▶ Work to be completed
Excluding any images, copy all of the lines below precisely as written.

▶ Extracted page text data
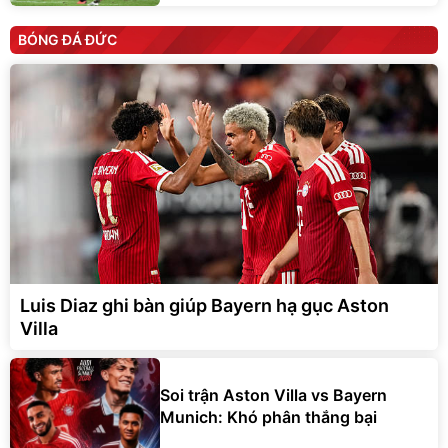
BÓNG ĐÁ ĐỨC
Luis Diaz ghi bàn giúp Bayern hạ gục Aston
Villa
Soi trận Aston Villa vs Bayern
Munich: Khó phân thắng bại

▶ Response area
BÓNG ĐÁ ĐỨC
Luis Diaz ghi bàn giúp Bayern hạ gục Aston
Villa
Soi trận Aston Villa vs Bayern
Munich: Khó phân thắng bại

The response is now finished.